### Basics

#### Simple DAG structure

In [None]:

import datetime
from airflow import DAG

from airflow.decorators import task
from airflow.operators.bash import BashOperator
from airflow.operators.python import PythonOperator

default_dag_args = {
    "start_date": datetime.datetime(2018, 1, 1)
}

# Begin of workflow
with DAG(
    "simple_greeting",
    schedule_interval=datetime.timedelta(days=1),
    default_args=default_dag_args
) as dag:
    
    @task()
    def greeting():
        import logging
        
        logging.info("Hi")
        
    
    # Task calls function greeting()
    hello_python = PythonOperator(task_id="hi", python_callable=greeting)
    
    goodbye_bash = BashOperator(task_id="bye", bash_command="echo Goodbye.")
    
    # Define order of tasks with << and >>
    hello_python >> goodbye_bash

#### Bash Operator

Der BashOperator entählt folgende Pakete:  
    - gcloud command, including the gcloud storage sub-command for working with Cloud Storage buckets.  
    - bq command   
    - kubectl command


In [None]:

from airflow.operators import bash

# Create BigQuery output dataset.
make_bq_dataset = bash.BashOperator(
    taskt_id="make_bq_dataset"
    
    bash_command=f"bq ls {bq_dataset_name} || bq mk {bq_dataset_name}",
)

#### PythonOperator

Der Python Code wird bei Cloud Composer in einem container mit dem [Cloud Composer Image](https://cloud.google.com/composer/docs/concepts/versioning/composer-versions).

In [None]:
from airflow.operators.python import PythonOperator
    
@task()
def greeting():
    import logging
    
    logging.info("Hi")
    
# Task calls greeting() function
hello_python = PythonOperator(task_id="hi", python_callable=greeting)

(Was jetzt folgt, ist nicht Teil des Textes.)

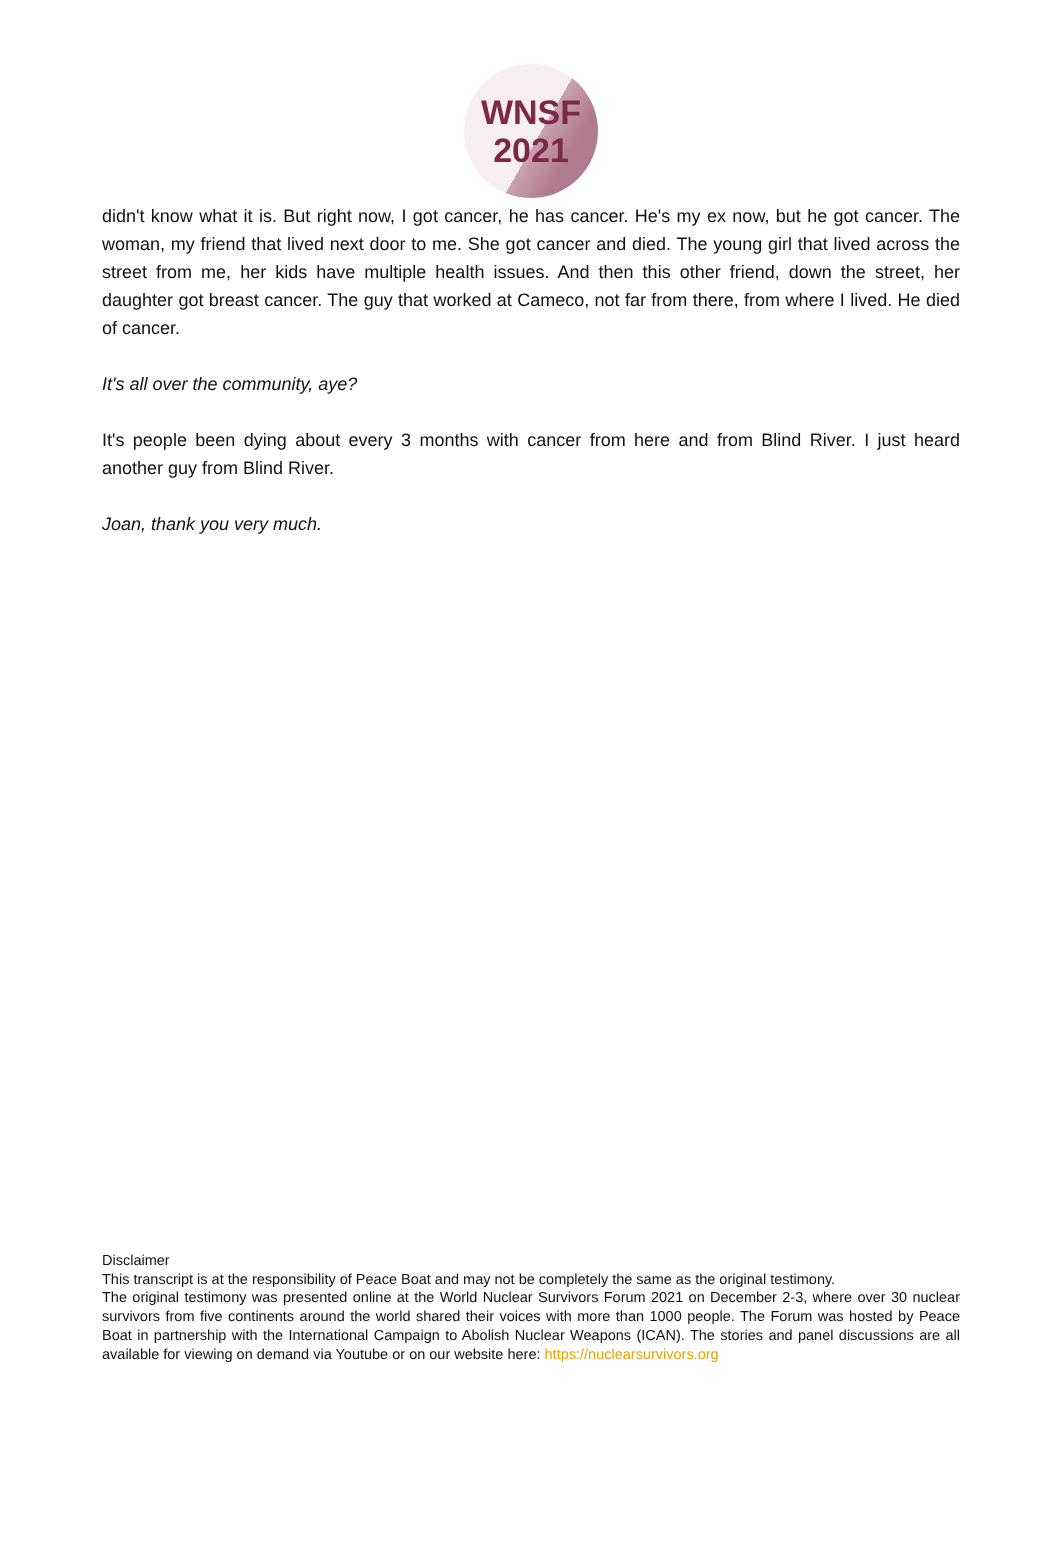WNSF
2021
didn't know what it is. But right now, I got cancer, he has cancer. He's my ex now, but he got cancer. The woman, my friend that lived next door to me. She got cancer and died. The young girl that lived across the street from me, her kids have multiple health issues. And then this other friend, down the street, her daughter got breast cancer. The guy that worked at Cameco, not far from there, from where I lived. He died of cancer.
It's all over the community, aye?
It's people been dying about every 3 months with cancer from here and from Blind River. I just heard another guy from Blind River.
Joan, thank you very much.
Disclaimer
This transcript is at the responsibility of Peace Boat and may not be completely the same as the original testimony.
The original testimony was presented online at the World Nuclear Survivors Forum 2021 on December 2-3, where over 30 nuclear survivors from five continents around the world shared their voices with more than 1000 people. The Forum was hosted by Peace Boat in partnership with the International Campaign to Abolish Nuclear Weapons (ICAN). The stories and panel discussions are all available for viewing on demand via Youtube or on our website here: https://nuclearsurvivors.org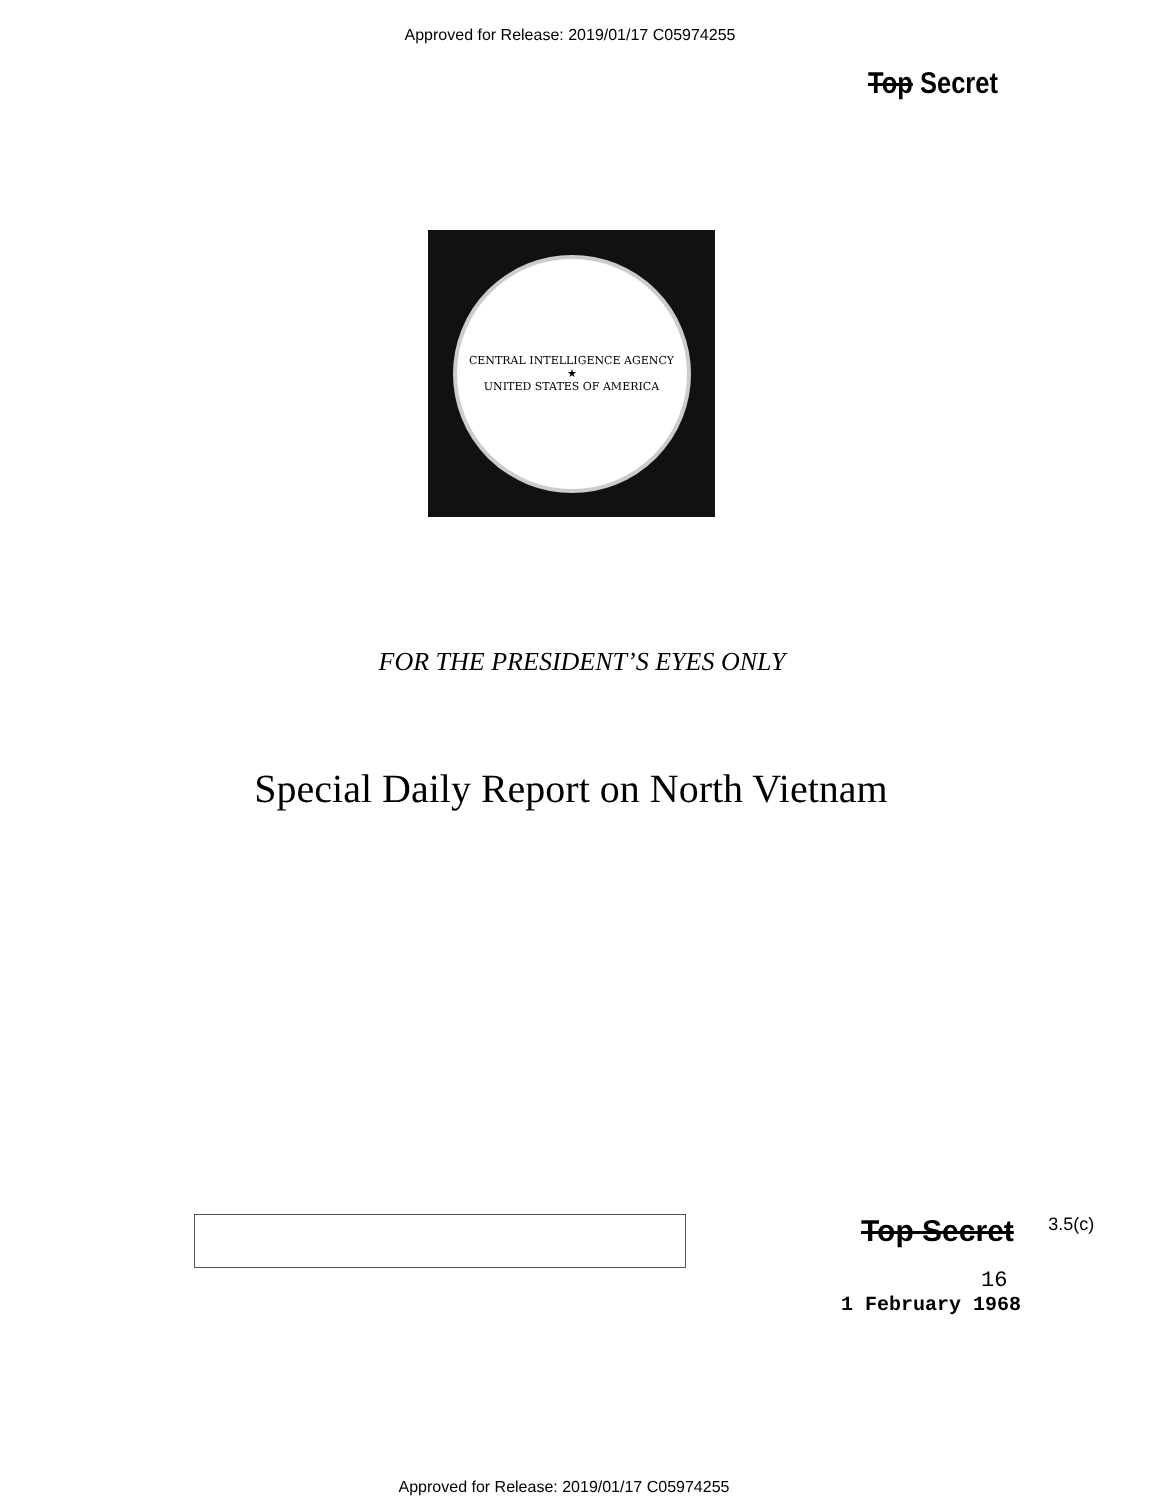Approved for Release: 2019/01/17 C05974255
Top Secret
CENTRAL INTELLIGENCE AGENCY
★
UNITED STATES OF AMERICA
FOR THE PRESIDENT’S EYES ONLY
Special Daily Report on North Vietnam
Top Secret 3.5(c)
16
1 February 1968
Approved for Release: 2019/01/17 C05974255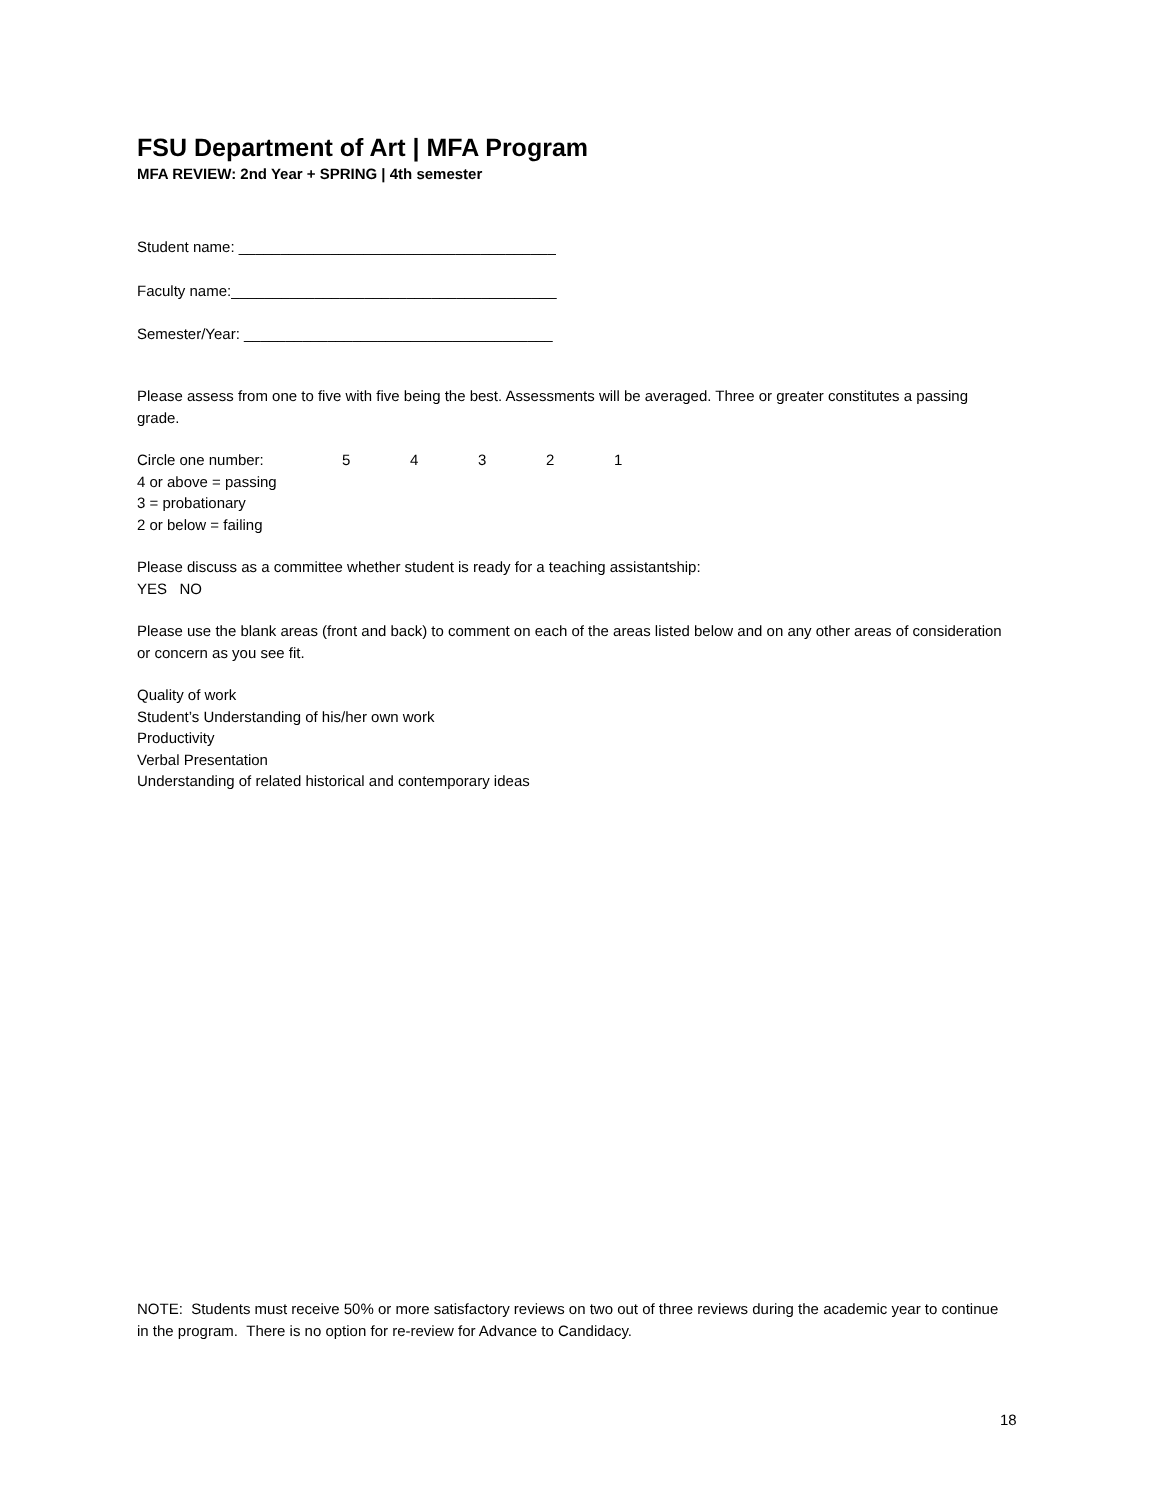FSU Department of Art | MFA Program
MFA REVIEW: 2nd Year + SPRING | 4th semester
Student name: ______________________________________
Faculty name:_______________________________________
Semester/Year: _____________________________________
Please assess from one to five with five being the best. Assessments will be averaged. Three or greater constitutes a passing grade.
Circle one number: 54321
4 or above = passing
3 = probationary
2 or below = failing
Please discuss as a committee whether student is ready for a teaching assistantship:
YES NO
Please use the blank areas (front and back) to comment on each of the areas listed below and on any other areas of consideration or concern as you see fit.
Quality of work
Student’s Understanding of his/her own work
Productivity
Verbal Presentation
Understanding of related historical and contemporary ideas
NOTE: Students must receive 50% or more satisfactory reviews on two out of three reviews during the academic year to continue in the program. There is no option for re-review for Advance to Candidacy.
18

#### Google Cloud Operators

Es gibt sehr viele [Google Cloud Operatoren](https://airflow.apache.org/docs/apache-airflow-providers-google/stable/operators/cloud/index.html).  

Der Link führt zur Doku.


#### EmailOperator

Was macht der wohl?  
Benötigt weiter Konfiguration im Composer environment.  

[12.000 Kostenlose Emails im Monat](https://cloud.google.com/composer/docs/configure-email)   (Anleitung zu Konfiguration)

In [None]:
from airflow.operators import email

min_query_date = 0
max_query_date = 0 
output_file="path/to/output/file"

# Send email confirmation 
email_summary = email.EmailOperator(
    task_id="email_summary",
    to="{{var.value.email}}",
    subject="Sample BigQuery notify data ready",
    html_content="""
    Analyzed Stack Overflow posts data from {min_date} 12AM to {max_date}
    12AM. The most popular question was '{question_title}' with
    {view_count} views. Top 100 questions asked are now available at:
    {export_location}.
    """.format(
        min_date=min_query_date,
        max_date=max_query_date,
        question_title=(
            "{{ ti.xcom_pull(task_ids='bq_read_most_popular', "
            "key='return_value')[0][0] }}"
        ),
        view_count=(
            "{{ ti.xcom_pull(task_ids='bq_read_most_popular', "
            "key='return_value')[0][1] }}"
        ),
        export_location=output_file,
    ),
)


#### Notification on operator failure

Man kann `email_on_faile` auf `True` setzen und erhält dann eine Benachrichtigung, wenn der DAG fehlschlägt.  
Muss in einem Composer environment ebenfalls konfiuriert werden.

In [None]:
from airflow import models

from airflow.operators.python import PythonOperator

yesterday = "Gestern"
project_id = "gcloud project id"

default_dag_args = {
    "start_date": yesterday,
    # Email whenever an Operator in the DAG fails.
    "email":"{{var.value.email}}",
    "email_on_failure":True,
    "email_on_retry":False,
    "retries":1,
    "retry_delay": datetime.timedelta(minutes=5),
    "project_id":project_id
}

with DAG(
    "composer_sample_bq_notify",
    schedule_interval=datetime.timedelta(weeks=4),
    default_args=default_dag_args
) as dag:
    
    @task()
    def HelloWorld():
        import logging
        
        logging.info(Hello World) # Wird schiefgehen!
    
    # Tasks
    hello_world = PythonOperator(task_id="HelloWorld", python_callable="HelloWorld")

#### Best practices

+ Custom libraries  
    Platziere keine custom libraries in das top-level des `/dags` Ordners.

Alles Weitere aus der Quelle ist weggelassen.